Environment secretary Michael Gove has pledged to support farmers struggling in the face of drought following the summer heatwave.
Speaking from the National Farming Union's drought summit, which was also attended by other government officials and industry figures, the minister committed to removing bureaucratic hurdles that are harming farmers.
He said: "We will make sure farmers have what they need in order to provide us with high-quality food and ensure their businesses survive", and added that the government would do "whatever it takes" to support food supplies.
His comments come as the summer's heatwave, which followed a long winter, is causing issues for farmers across the country. NFU president Minette Batter said many had not seen such disruptive weather in their lifetimes.
The summit called for an immediate relaxing of rules on water abstraction (taking water from a river, stream or canal or from an underground source) as well as rules that stop the trading of water between farms.
Other goals included supporting the logistics of fodder and straw transportation to affected areas, as well as speeding up the Basic Payment Scheme and Country Stewardship payments currently owed to farmers.
Batters added: "The impacts of the dry and hot weather have been hugely challenging for many farms across the country, with many not seeing such weather in their lifetimes.

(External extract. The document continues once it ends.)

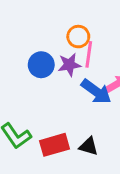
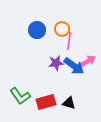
blue circle: (41, 65) -> (37, 30), moved
purple star: (69, 65) -> (56, 63), moved

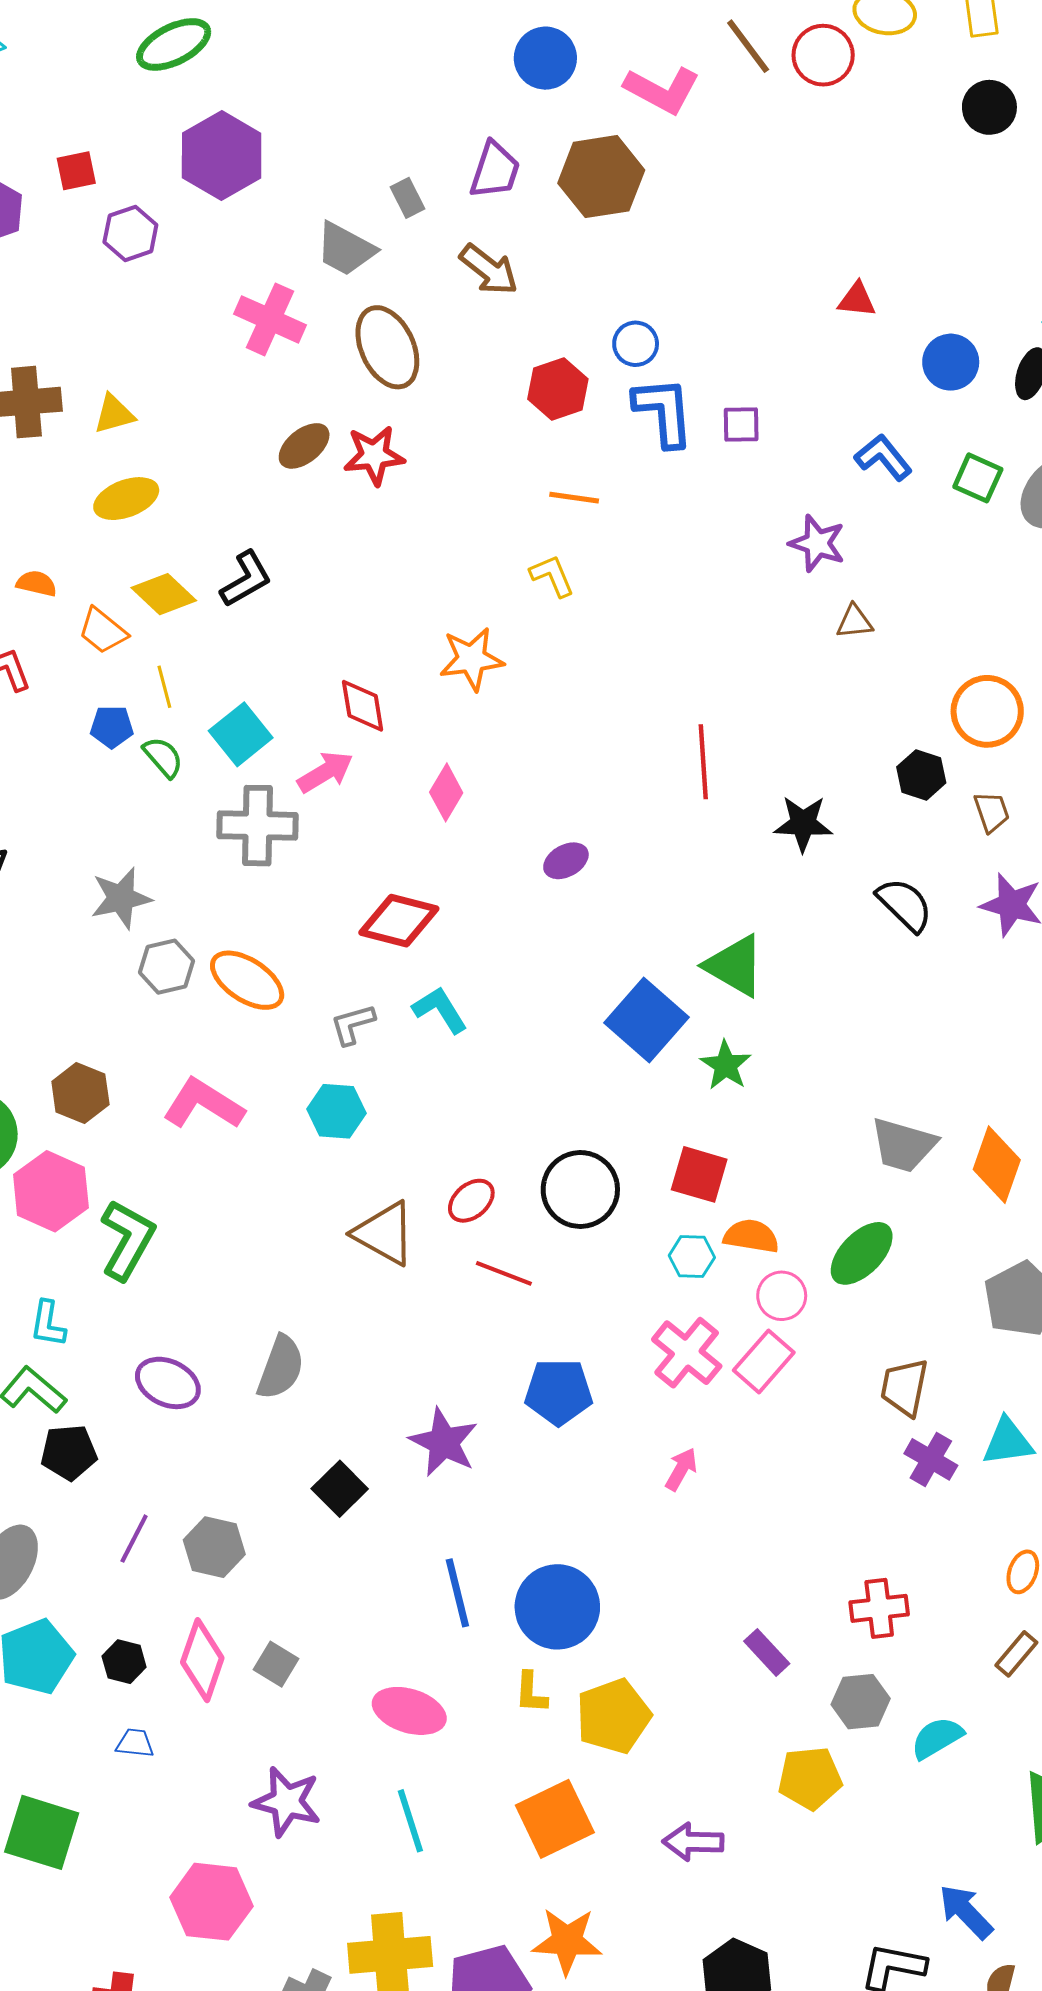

Today's summit was a wake-up call to government and policy makers about the importance of British food production and the critical need to manage the volatility that comes with it.
"We were pleased to hear after the meeting, the secretary of state said he would do ‘whatever it takes in order to make sure farmers can continue to run successful businesses and that food supplies can continue to be healthy'.
"As we move towards a new domestic agricultural policy it's vital that market failure and volatility are treated seriously alongside productivity and delivering for the environment in order that the nation continues to have access to British food which is high quality and produced to world-leading standards."